Andrade observa, ainda, que há defasagem nos sistemas existentes, pois não abarcam bens que surgiram com a evolução da sociedade.
Cita como exemplo os aluguéis recebidos por plataformas digitais, como o Airbnb, que não podem ser acessados sem ordem judicial. "O juiz precisa mandar um ofício para a plataforma para que o valor seja bloqueado e depositado no processo", explica.
Outro problema está na crescente facilidade para abrir contas internacionais. "O Sisbajud só fala com as instituições financeiras nacionais, ou seja, você pode se livrar do Sisbajud transferindo seu dinheiro para uma conta internacional aberta em minutos", alerta.
Indeferimentos e custas
A evolução tecnológica também permitiu que advogados tivessem acesso direto a sistemas de busca patrimonial, como o Portal Registradores sem necessidade de intervenção judicial.
"Muitos advogados têm obtido o indeferimento porque ele não precisa da ajuda do juiz para isso", esclarece Andrade.
Porém, Andrade aponta que o alto custo para consultas patrimoniais desse gênero é outro entrave encontrado pelas partes. "Se eu tiver que buscar imóveis de um devedor só no estado de Minas Gerais, vai me custar mais de seis mil reais", exemplifica.
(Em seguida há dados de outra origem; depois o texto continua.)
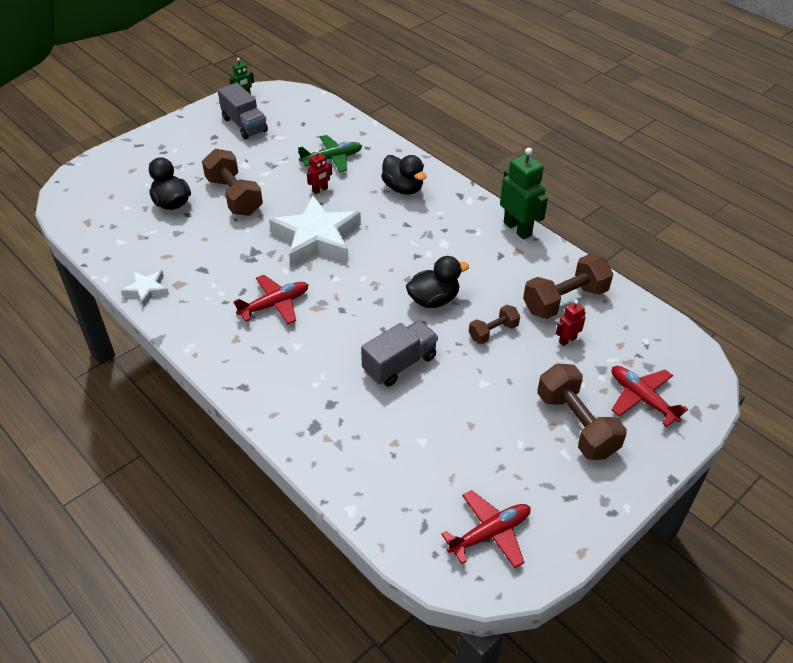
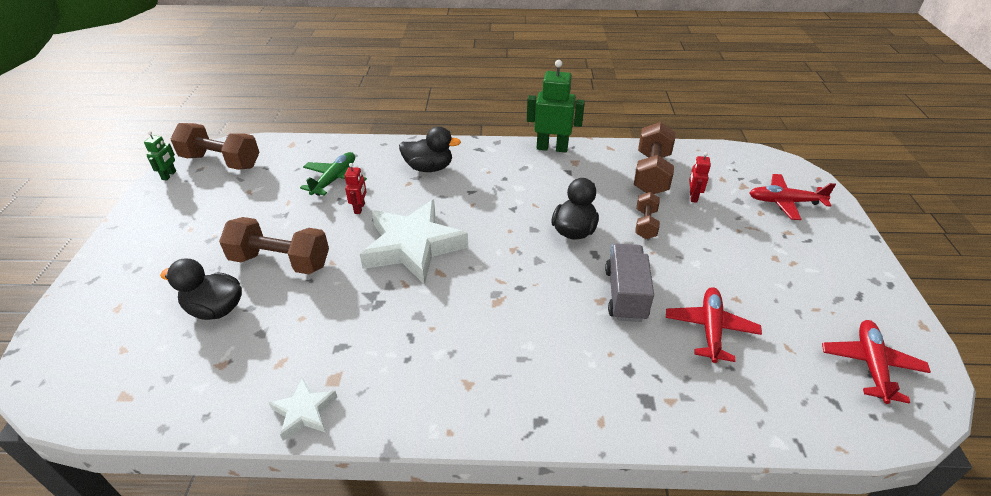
camera: 45 degrees left, 5 degrees down
grey truck [218,83,268,139] -> none
red plane [233,275,309,324] -> red plane moved to [666,287,762,363]
brown dumbbell [537,363,627,460] -> brown dumbbell moved to [170,123,260,170]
No caso de uma busca nacional, o valor pode ultrapassar 50 mil reais. "Ou seja, ninguém mais consegue receber porque ninguém vai queimar dinheiro bom com aquela dívida que não sabe se vai ser quitada", concluiu.
Para os casos de Justiça Gratuita, o causídico ressalta que o caminho correto é solicitar ao magistrado a utilização do sistema SerpJud, para que a busca seja realizada sem custos.
Ganham... mas não levam
Por fim, Andrade lembra que o grande gargalo da Justiça nacional é, realmente, a fase de execução, pois "52%, 53% dos casos estão parados na fase de execução, ou seja, as pessoas ganham, mas não levam".
Para ele, a ideia de que a Justiça é acessível é uma "meia verdade", pois muitos credores terminam os processos sem receber o que é devido. "Ninguém quer entrar com um processo para sair de mãos abanando", concluiu.